When I quit vaping, one of my concerns was that I would start gaining weight. So I coincided that with a plan to eat well. The plan was rather basic: I would count my calories, come up with some targets, and take it from there. I know calorie counting is among the more crude measurements, but trying to take a holistic approach creates some compliance problems and a regimen is only as strong as its compliance rates. Anyway, long story short I didn’t even need to set targets because merely cataloging what I was eating got me to eat less. All of which is to say that I have become a calorie counter and that is helpful because it makes me think a lot more about what I eat and what corners I might be able to cut.
Thank goodness for calorie-counts on menus and packaging. Yay regulations! One of the discoveries (well, re-discoveries) is how calorie-rich my fancy coffee is. Not that I was having it every day, but when you’re counting calories and you’re having to account for a whopping 550 for coffee it has you looking to get creative.
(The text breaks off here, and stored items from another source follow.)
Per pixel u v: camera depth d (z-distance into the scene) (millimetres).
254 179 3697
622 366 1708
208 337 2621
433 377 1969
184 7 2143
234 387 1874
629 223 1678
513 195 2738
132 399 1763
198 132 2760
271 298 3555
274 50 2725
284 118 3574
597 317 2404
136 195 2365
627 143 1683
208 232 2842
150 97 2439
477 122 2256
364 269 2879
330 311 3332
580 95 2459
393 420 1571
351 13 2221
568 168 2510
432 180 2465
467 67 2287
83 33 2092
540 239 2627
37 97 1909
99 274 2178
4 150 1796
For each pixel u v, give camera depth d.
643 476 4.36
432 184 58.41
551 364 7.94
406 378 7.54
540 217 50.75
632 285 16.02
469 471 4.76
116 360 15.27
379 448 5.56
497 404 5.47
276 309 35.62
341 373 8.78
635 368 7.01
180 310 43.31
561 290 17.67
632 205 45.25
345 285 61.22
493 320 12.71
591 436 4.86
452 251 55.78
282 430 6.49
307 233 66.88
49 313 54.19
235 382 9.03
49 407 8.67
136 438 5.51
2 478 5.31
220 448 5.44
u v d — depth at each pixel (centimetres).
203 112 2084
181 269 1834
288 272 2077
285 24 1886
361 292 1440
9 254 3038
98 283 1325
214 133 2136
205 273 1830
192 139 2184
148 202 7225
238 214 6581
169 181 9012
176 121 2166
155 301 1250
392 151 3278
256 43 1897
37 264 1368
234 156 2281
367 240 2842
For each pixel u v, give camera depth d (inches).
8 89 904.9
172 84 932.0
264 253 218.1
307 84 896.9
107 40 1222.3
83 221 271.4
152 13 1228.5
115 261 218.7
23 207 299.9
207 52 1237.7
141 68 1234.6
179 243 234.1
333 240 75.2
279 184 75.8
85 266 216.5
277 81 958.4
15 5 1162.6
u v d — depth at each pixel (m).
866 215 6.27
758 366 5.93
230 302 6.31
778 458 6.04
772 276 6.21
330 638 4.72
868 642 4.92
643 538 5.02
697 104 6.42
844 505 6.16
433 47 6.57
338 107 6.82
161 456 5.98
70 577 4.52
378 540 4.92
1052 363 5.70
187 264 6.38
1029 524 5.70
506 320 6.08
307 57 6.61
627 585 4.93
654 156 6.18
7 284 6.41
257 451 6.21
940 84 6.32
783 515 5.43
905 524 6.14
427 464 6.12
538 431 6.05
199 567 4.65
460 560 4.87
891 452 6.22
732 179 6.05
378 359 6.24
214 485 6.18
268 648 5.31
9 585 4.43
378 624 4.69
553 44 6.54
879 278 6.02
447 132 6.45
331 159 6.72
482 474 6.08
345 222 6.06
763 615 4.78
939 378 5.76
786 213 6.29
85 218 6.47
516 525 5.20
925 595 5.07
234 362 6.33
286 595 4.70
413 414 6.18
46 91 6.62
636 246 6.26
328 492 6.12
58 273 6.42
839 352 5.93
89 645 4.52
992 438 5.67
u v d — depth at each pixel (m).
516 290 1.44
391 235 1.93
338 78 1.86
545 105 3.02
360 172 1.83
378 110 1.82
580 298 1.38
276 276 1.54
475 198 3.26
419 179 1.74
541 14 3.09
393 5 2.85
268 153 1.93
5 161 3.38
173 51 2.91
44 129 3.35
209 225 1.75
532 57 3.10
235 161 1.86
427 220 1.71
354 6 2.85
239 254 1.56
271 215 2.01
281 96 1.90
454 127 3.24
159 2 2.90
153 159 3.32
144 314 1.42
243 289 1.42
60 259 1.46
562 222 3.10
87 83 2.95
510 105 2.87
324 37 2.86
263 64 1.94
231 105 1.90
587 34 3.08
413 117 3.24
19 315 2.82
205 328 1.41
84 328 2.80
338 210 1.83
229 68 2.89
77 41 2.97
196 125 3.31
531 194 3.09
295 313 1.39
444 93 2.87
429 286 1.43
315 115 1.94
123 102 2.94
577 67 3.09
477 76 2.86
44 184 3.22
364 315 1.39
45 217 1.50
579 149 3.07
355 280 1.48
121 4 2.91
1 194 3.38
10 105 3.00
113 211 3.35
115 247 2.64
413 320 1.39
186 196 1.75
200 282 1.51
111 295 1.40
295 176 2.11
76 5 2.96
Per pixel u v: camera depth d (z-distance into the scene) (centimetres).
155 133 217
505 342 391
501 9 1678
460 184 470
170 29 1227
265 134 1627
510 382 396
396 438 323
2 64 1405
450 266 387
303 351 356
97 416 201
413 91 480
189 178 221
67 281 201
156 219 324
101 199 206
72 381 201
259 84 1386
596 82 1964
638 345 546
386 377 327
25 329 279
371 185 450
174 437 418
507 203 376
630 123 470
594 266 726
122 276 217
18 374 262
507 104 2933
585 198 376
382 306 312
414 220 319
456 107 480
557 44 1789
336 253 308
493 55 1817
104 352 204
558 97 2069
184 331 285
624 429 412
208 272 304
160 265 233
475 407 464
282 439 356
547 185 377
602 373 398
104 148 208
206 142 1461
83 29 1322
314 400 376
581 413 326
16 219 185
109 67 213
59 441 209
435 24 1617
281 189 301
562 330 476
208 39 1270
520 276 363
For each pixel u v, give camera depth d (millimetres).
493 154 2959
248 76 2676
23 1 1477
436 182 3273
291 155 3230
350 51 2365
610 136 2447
What I’ve found is that I can have two cups of a reasonable facsimile of my fancy coffee every day for about 100 calories total.
All I needed was combining different types of sweetener (instead of relying on just one), and most importantly a little bit of sugar.
You see, I had been trying to do it without any sugar. Sugar free syrup, artificial sweetener, and so on. The problem is that to get it up to the ideal sweetness threshold, I would have to put so much sweetener in there that it passed the tastes-acidic threshold that sweetener reaches when you over-rely on it. But while sweetener couldn’t do it on its own, it would boost the taste of real sugar far in excess to its calorie count. It’s taken me about three months to nail the formula down exactly (for optimal taste and calorie count), but I finally succeeded.
Whether coffee or soft drinks or desserts, store sweets usually come in two varieties: sugared and sugar-free. This is unfortunate, and has had me living a very sub-optimal coffee experience. The makers of such thing need to do a better job of trying to mix these things.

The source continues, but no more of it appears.